**Your objective:**
Pictures stay out of this copy; please retype only the lines from the start of the records through the line with "User Interface */".

Data to examine: Begin

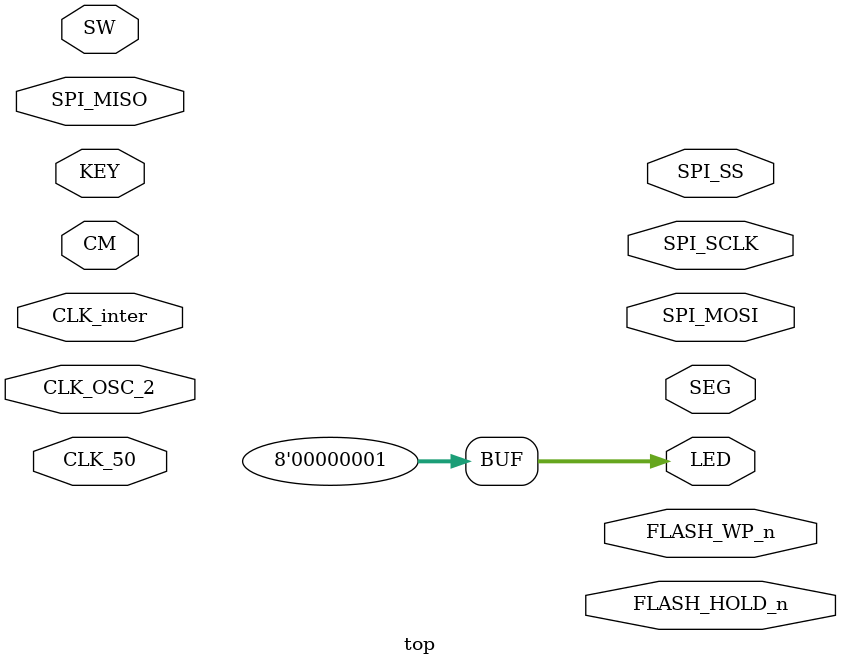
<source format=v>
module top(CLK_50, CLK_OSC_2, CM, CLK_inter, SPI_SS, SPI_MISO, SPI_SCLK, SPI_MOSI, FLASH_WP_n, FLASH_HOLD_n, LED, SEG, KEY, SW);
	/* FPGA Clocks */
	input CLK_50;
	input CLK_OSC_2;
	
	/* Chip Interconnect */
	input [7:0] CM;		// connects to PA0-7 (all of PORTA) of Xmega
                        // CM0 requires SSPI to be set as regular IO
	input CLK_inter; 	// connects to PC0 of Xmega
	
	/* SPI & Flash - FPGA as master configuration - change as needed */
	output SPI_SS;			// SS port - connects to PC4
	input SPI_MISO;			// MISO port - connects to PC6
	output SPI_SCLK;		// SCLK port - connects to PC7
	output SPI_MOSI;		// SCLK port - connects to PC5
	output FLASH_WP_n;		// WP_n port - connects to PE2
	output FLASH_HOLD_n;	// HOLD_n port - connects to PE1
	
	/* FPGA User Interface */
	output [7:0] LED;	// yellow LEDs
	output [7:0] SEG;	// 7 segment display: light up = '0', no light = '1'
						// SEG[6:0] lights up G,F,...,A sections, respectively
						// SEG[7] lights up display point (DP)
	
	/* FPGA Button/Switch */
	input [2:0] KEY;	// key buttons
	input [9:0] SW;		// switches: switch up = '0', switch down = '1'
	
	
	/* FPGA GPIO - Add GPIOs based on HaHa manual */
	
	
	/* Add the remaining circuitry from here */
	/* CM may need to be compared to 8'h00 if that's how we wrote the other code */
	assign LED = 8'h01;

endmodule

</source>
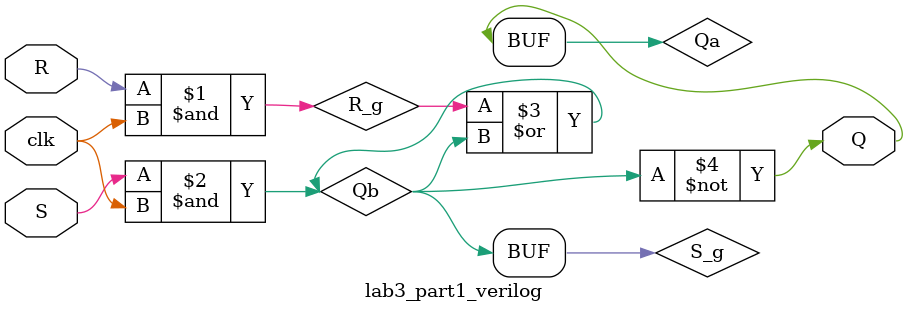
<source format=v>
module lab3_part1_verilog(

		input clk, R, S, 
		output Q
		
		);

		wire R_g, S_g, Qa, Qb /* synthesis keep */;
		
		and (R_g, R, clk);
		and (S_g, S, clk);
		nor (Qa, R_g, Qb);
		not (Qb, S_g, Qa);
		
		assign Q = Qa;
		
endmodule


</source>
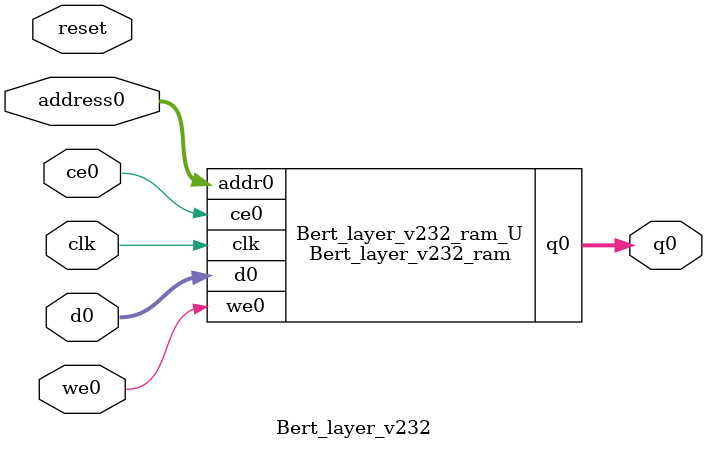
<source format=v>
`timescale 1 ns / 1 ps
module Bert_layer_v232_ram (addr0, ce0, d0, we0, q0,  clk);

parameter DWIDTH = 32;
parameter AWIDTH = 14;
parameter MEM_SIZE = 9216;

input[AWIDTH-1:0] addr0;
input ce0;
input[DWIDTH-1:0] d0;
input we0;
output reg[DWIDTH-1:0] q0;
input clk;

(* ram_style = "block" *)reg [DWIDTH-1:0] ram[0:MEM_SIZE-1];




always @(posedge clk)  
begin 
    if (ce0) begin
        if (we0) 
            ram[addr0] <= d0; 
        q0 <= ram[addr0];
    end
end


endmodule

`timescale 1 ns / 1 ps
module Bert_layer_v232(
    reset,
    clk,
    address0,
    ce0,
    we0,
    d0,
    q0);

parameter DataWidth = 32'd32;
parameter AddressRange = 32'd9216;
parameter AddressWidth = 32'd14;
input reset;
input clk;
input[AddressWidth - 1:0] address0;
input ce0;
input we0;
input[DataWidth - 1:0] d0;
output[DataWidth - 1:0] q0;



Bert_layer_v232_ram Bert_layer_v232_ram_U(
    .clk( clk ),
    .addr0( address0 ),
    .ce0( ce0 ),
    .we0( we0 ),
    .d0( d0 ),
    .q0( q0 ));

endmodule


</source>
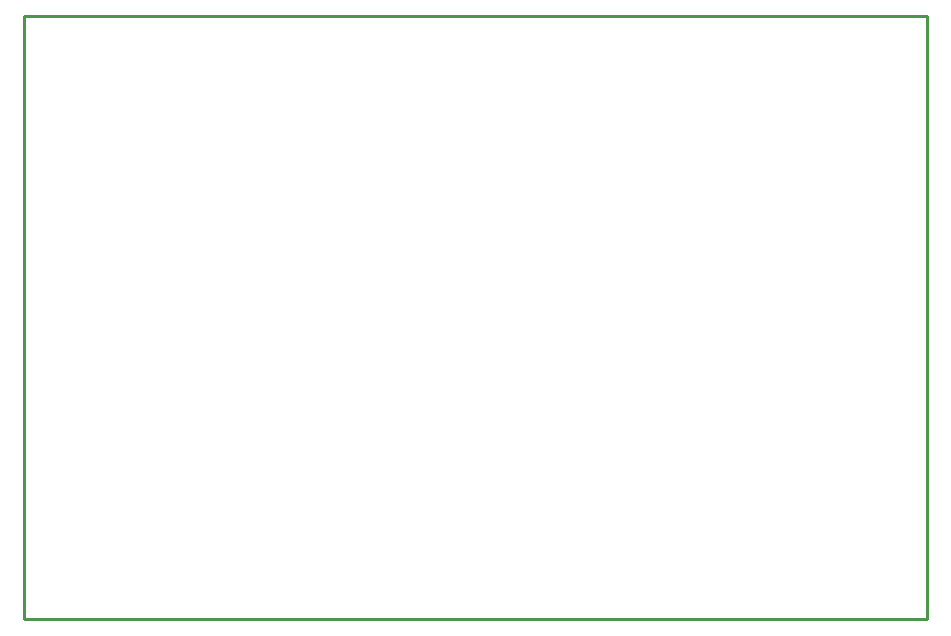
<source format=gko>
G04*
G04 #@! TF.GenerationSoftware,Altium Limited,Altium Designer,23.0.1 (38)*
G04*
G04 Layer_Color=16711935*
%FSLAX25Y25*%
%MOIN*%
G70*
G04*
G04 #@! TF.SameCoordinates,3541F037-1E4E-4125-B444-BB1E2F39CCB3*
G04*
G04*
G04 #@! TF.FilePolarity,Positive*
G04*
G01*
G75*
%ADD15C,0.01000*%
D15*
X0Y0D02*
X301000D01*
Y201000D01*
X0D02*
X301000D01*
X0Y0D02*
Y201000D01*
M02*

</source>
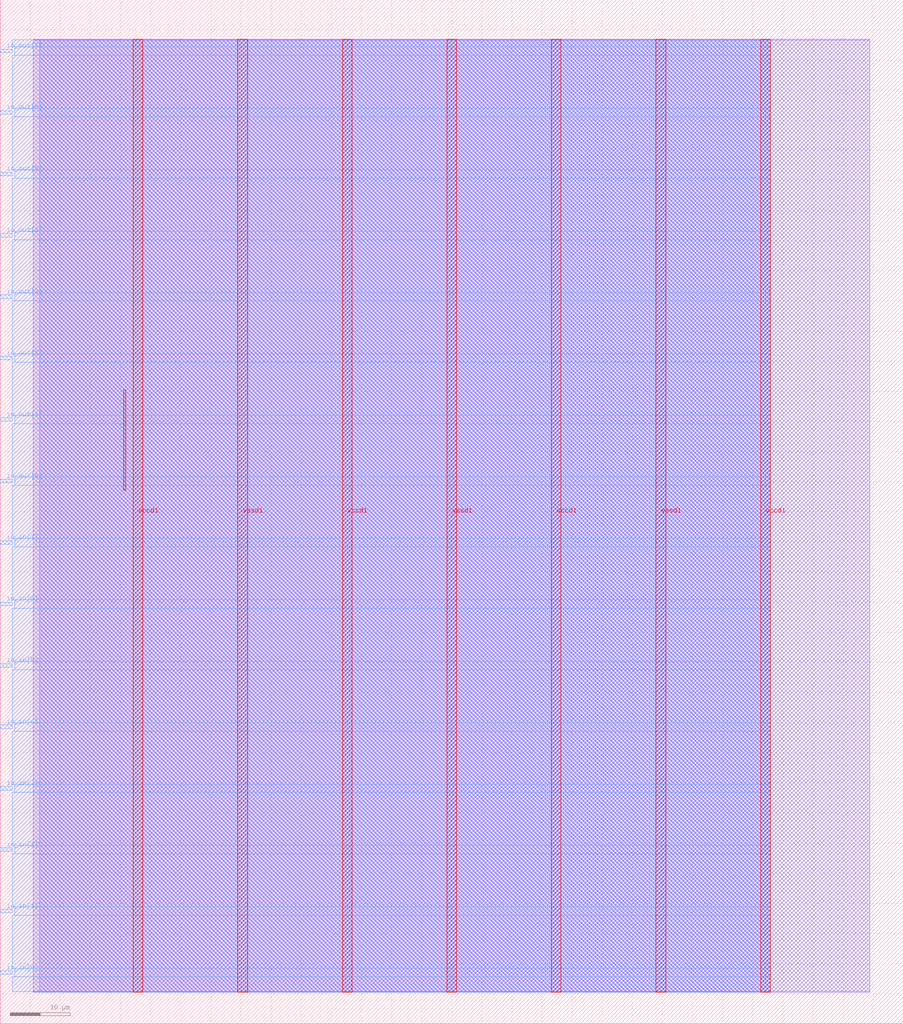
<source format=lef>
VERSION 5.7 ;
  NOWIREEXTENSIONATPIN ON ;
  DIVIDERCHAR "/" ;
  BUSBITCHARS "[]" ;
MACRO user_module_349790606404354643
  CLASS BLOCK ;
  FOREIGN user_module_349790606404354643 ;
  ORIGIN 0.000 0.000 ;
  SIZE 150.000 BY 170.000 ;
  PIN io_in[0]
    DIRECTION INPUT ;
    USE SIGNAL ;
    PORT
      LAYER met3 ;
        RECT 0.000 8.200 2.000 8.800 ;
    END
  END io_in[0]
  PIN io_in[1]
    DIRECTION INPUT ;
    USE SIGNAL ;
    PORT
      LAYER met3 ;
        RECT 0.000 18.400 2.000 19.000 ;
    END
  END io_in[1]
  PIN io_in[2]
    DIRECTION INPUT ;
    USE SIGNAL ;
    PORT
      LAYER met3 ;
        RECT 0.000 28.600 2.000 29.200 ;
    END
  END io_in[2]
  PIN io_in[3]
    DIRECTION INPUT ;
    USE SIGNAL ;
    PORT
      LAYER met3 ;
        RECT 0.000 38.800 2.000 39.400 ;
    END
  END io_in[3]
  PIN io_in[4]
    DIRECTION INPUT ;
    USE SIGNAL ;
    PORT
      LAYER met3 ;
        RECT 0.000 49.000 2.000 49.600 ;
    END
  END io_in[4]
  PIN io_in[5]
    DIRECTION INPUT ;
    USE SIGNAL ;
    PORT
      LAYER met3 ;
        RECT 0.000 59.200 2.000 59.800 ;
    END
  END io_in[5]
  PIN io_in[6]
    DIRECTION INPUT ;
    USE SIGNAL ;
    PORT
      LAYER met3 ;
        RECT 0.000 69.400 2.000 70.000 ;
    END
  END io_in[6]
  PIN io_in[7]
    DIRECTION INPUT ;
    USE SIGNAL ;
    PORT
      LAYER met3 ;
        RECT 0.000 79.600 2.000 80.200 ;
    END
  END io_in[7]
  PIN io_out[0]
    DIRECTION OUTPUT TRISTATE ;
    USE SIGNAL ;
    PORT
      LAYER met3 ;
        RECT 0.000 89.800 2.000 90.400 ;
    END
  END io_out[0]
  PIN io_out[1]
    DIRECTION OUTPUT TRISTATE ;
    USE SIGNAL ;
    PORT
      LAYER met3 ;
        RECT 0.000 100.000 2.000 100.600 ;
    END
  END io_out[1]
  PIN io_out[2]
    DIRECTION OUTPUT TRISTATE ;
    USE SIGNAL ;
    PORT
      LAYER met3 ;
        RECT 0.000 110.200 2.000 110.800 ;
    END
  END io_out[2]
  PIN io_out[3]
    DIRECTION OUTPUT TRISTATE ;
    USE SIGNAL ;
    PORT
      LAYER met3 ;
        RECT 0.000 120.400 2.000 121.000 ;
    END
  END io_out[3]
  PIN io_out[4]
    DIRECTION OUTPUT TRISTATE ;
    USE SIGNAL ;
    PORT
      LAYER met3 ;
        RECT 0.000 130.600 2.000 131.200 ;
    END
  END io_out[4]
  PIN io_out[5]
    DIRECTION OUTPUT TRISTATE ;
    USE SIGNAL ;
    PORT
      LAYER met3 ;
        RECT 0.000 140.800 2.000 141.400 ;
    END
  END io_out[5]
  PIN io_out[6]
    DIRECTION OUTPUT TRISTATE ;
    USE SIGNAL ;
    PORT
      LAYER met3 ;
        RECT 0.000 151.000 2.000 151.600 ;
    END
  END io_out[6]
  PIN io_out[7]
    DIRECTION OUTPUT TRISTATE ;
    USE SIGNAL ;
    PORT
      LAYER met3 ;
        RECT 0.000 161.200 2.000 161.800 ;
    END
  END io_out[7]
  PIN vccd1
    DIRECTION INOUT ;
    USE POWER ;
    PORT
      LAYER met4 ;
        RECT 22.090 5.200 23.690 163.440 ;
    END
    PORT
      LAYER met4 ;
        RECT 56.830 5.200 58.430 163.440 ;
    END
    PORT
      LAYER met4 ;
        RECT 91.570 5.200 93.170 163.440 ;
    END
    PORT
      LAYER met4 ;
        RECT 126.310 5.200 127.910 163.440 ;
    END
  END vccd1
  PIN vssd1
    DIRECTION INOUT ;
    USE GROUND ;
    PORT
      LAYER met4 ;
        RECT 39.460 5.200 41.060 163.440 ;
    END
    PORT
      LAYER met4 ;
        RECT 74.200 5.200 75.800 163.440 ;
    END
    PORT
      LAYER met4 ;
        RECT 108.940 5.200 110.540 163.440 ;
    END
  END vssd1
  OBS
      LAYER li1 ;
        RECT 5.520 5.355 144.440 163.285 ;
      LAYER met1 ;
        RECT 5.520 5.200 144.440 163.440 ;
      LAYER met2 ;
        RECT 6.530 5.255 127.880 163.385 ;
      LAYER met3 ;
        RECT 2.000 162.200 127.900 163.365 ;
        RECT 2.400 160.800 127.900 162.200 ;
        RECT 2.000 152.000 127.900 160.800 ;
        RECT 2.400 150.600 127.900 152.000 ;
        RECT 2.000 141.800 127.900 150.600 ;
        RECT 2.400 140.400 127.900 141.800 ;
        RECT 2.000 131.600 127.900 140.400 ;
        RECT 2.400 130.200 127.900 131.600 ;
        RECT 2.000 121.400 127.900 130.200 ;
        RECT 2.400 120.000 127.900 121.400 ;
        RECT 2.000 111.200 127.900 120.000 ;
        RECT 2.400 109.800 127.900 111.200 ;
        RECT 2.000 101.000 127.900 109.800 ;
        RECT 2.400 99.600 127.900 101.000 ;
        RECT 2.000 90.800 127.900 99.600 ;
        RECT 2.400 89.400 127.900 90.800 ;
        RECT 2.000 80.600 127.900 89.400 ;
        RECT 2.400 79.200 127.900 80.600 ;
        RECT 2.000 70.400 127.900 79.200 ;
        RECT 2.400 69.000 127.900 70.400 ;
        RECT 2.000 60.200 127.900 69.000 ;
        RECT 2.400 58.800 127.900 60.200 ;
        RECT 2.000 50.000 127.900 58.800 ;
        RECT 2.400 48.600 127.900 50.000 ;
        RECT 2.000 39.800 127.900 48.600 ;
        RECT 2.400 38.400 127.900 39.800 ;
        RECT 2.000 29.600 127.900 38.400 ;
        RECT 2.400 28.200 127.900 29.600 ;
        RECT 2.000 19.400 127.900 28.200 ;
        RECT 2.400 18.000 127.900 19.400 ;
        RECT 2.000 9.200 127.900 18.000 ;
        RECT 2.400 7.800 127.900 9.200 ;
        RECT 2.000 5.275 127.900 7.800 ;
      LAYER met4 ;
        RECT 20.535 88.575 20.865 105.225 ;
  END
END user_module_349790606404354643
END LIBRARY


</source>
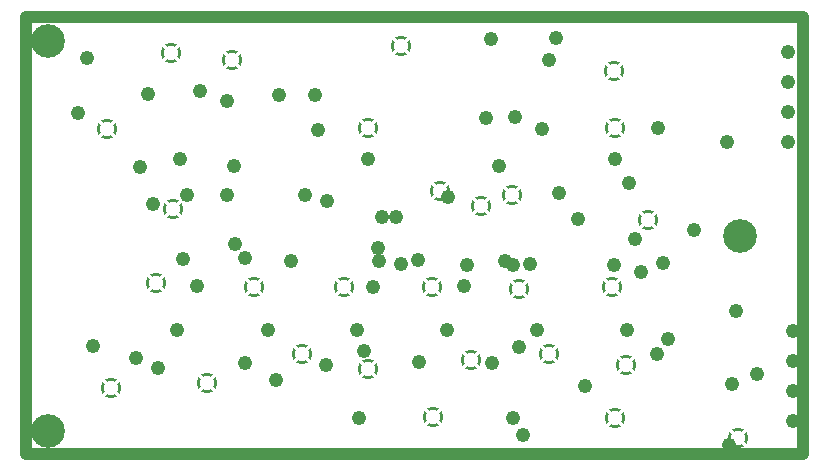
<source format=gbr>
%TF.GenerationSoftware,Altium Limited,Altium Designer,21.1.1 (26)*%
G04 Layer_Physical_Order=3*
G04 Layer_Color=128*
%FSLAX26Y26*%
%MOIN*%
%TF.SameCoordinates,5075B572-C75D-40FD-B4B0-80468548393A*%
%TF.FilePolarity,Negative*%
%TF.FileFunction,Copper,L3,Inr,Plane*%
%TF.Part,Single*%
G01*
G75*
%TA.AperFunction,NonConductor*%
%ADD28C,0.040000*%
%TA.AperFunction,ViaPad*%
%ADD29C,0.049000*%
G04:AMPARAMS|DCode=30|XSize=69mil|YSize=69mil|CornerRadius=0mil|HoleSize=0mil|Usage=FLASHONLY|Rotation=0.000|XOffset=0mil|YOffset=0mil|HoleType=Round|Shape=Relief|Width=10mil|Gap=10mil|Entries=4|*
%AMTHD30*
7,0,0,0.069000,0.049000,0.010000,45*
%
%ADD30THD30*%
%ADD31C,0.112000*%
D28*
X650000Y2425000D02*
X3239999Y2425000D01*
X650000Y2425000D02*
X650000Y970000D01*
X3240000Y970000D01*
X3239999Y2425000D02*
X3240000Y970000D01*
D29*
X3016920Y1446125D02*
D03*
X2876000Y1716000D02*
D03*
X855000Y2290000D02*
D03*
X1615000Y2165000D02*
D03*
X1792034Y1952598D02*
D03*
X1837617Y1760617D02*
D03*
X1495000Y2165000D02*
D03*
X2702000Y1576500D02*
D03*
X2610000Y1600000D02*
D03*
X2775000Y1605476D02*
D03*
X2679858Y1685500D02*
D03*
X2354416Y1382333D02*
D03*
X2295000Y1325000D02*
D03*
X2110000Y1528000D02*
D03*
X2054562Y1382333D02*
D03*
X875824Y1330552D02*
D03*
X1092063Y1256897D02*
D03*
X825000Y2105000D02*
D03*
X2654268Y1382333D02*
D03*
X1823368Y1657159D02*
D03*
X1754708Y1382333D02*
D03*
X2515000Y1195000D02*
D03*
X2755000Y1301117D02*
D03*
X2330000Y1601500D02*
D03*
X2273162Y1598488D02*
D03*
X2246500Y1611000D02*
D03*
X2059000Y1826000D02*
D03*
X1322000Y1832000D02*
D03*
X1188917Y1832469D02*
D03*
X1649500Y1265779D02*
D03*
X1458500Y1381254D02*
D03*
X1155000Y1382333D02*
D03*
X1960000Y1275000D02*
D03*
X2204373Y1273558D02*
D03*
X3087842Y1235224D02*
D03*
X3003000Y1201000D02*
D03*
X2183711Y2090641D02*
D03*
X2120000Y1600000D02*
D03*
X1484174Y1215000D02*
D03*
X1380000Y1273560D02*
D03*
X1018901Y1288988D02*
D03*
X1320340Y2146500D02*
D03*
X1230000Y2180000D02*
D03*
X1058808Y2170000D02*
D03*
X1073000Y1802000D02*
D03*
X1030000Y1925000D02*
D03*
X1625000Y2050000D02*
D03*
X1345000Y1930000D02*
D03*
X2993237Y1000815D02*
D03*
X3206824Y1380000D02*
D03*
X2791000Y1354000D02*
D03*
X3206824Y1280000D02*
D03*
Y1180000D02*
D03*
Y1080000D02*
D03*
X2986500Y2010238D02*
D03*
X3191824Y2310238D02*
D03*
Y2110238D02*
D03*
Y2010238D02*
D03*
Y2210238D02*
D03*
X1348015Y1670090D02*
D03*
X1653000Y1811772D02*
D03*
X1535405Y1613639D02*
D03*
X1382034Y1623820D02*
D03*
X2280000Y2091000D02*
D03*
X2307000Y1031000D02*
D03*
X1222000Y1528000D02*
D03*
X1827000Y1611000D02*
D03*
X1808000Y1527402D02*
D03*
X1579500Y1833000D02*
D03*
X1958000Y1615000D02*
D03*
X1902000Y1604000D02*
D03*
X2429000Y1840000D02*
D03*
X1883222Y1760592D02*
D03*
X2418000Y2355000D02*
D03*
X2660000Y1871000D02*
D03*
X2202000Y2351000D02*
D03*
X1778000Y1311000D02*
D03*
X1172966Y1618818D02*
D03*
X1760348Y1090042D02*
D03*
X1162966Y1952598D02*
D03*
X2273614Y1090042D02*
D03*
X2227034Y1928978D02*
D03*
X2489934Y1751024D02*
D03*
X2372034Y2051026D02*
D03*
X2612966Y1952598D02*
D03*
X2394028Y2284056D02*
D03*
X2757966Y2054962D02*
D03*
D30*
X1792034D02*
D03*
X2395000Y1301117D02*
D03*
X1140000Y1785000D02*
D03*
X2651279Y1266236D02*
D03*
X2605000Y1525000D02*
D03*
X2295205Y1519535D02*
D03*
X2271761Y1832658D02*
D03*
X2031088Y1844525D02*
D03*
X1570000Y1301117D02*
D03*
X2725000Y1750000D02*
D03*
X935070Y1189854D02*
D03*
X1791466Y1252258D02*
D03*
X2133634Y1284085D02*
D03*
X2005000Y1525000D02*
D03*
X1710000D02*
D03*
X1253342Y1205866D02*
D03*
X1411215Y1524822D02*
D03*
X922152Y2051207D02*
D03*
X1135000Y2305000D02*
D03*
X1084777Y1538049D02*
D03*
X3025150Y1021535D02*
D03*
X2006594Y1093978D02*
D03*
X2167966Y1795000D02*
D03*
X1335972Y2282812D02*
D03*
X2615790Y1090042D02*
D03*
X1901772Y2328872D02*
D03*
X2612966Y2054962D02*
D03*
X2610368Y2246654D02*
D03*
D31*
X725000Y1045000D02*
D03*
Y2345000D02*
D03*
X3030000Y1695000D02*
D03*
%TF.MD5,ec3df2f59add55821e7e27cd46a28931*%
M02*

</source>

Data to examine: End

**Solution:**
<source format=v>
module top(CLK_50, CLK_OSC_2, CM, CLK_inter, SPI_SS, SPI_MISO, SPI_SCLK, SPI_MOSI, FLASH_WP_n, FLASH_HOLD_n, LED, SEG, KEY, SW);
	/* FPGA Clocks */
	input CLK_50;
	input CLK_OSC_2;
	
	/* Chip Interconnect */
	input [7:0] CM;		// connects to PA0-7 (all of PORTA) of Xmega
                        // CM0 requires SSPI to be set as regular IO
	input CLK_inter; 	// connects to PC0 of Xmega
	
	/* SPI & Flash - FPGA as master configuration - change as needed */
	output SPI_SS;			// SS port - connects to PC4
	input SPI_MISO;			// MISO port - connects to PC6
	output SPI_SCLK;		// SCLK port - connects to PC7
	output SPI_MOSI;		// SCLK port - connects to PC5
	output FLASH_WP_n;		// WP_n port - connects to PE2
	output FLASH_HOLD_n;	// HOLD_n port - connects to PE1
	
	/* FPGA User Interface */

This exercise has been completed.